- [Supplied passage]
= Beginning of Section =
In the early hours of 7 January 2005, Oury Jalloh, a man seeking asylum from Sierra Leone, was apprehended by German police authorities in Dessau and shackled by his hands and feet to the floor of a cell furnished with nothing other than a fireproof mattress. Several hours later a fire broke out in the holding facility. Police authorities neglected to respond to fire alarms in a timely manner, and Oury Jalloh was left to burn to death in his cell. Three years later two of the police officers on duty at the time of the incident were prosecuted on charges of wrongful death. The defense argued that Oury Jalloh had intentionally set himself alight with a cigarette lighter concealed in his clothing. After a trial lasting over fifty days, the police officers were acquitted of any wrongdoing.

The Initiative Oury Jalloh, an organization founded by friends and family of the deceased, appealed the verdict, insisting that the trial in Dessau had been mishandled. Five years to the day of Oury Jalloh’s death, the Federal Court of Justice in Karlsruhe overturned the verdict and re-opened the case against the police. This unprecedented decision brought urgent attention to the contentious triangle of asylum policy, racism, and police brutality in Germany and in the European Union as a whole.

The Most Unsatisfied Town by Amy Evans

Since his arrival in Germany as a refugee, Laurence has tried to do everything right, taking the kind of job no national would ever want and making friends with his neighbors, even the families of those who tease his children in school. He’s found the formula for survival, or so he thinks, until one day his closest friend mysteriously disappears. When the body turns up charred beyond recognition, a search for those responsible begins, forcing Laurence to take a closer look at the town he was so ready to call home.

Development of The Most Unsatisfied Town began in September 2009 at the ICI Berlin Institute of Cultural Inquiry and involved direct contact with activists working on the case, including Carl von Ossietzky award recipient Mouctar Bah and Yonas Endrias, Vice President of the Internationale Liga für Menschenrechte. A rough draft of the script was presented to the public in December 2009 at an open workshop hosted by the ICI Berlin, where audience members were encouraged to share their feedback on the work-in-progress. A revised draft of the play incorporating that feedback was presented to the public as a staged reading in April 2010. The script will be published in 2015 by Edition Assemblage as part of Witnessed, a series of new books chronicling the Black experience in Germany.
= End of Section =
- [Work item a] Write out the part of the Oury Jalloh passage from "The Most Unsatisfied Town by" down to "to call home.".

Stored data entries:
= Beginning of Section =
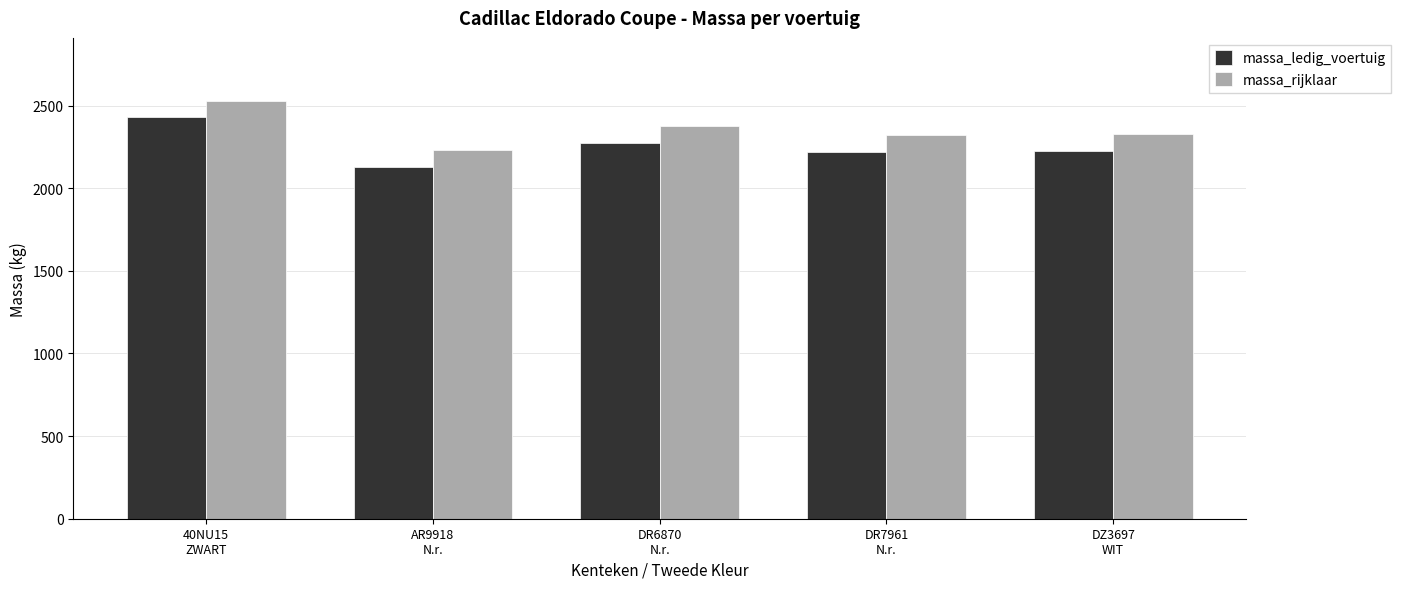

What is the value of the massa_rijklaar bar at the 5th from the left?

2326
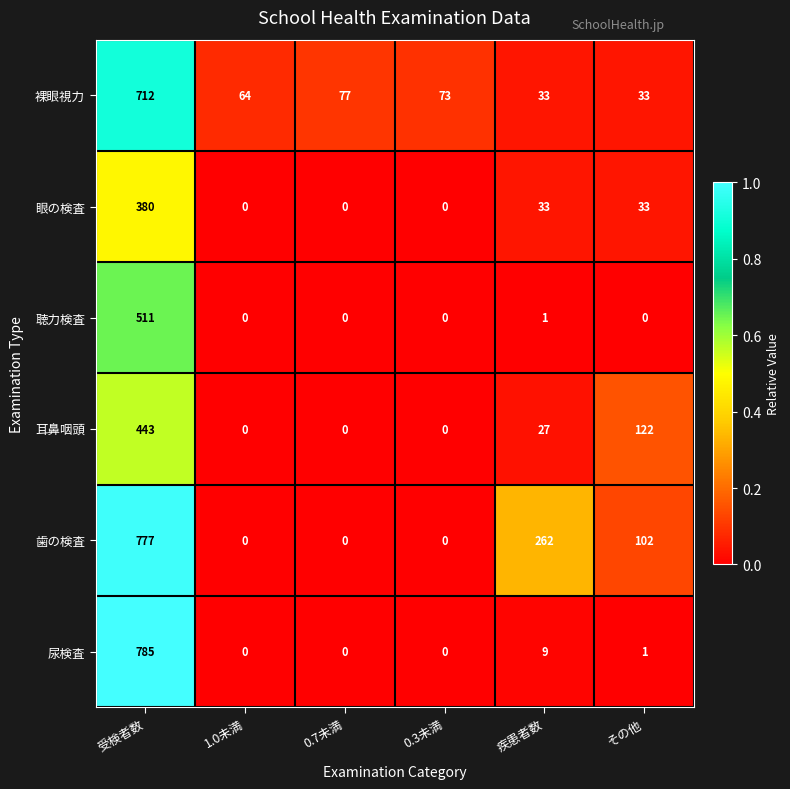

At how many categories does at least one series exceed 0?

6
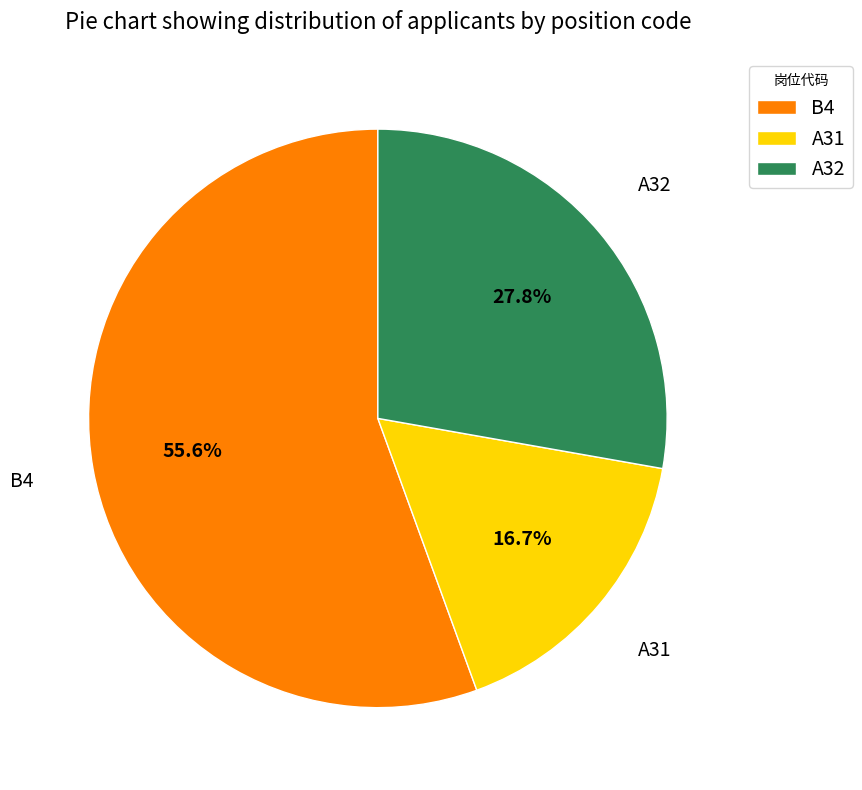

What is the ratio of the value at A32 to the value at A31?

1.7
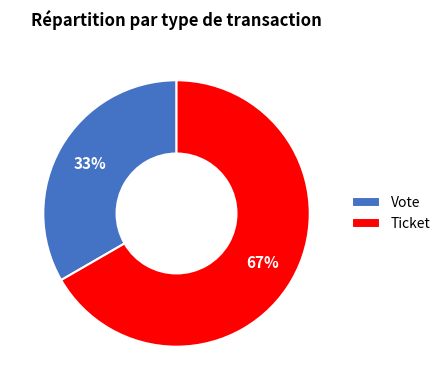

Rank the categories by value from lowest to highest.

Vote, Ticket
= End of Section =
- [Work item b] Please update the records from the line containing "What is the ratio" down through the end of the records, both ends included, replacing "categories" with "groups" and leaving everything else as it is. Leave the pictures out of your answer.

- [Exercise result a]
The Most Unsatisfied Town by Amy Evans

Since his arrival in Germany as a refugee, Laurence has tried to do everything right, taking the kind of job no national would ever want and making friends with his neighbors, even the families of those who tease his children in school. He’s found the formula for survival, or so he thinks, until one day his closest friend mysteriously disappears. When the body turns up charred beyond recognition, a search for those responsible begins, forcing Laurence to take a closer look at the town he was so ready to call home.

- [Exercise result b]
What is the ratio of the value at A32 to the value at A31?

1.7

Rank the groups by value from lowest to highest.

Vote, Ticket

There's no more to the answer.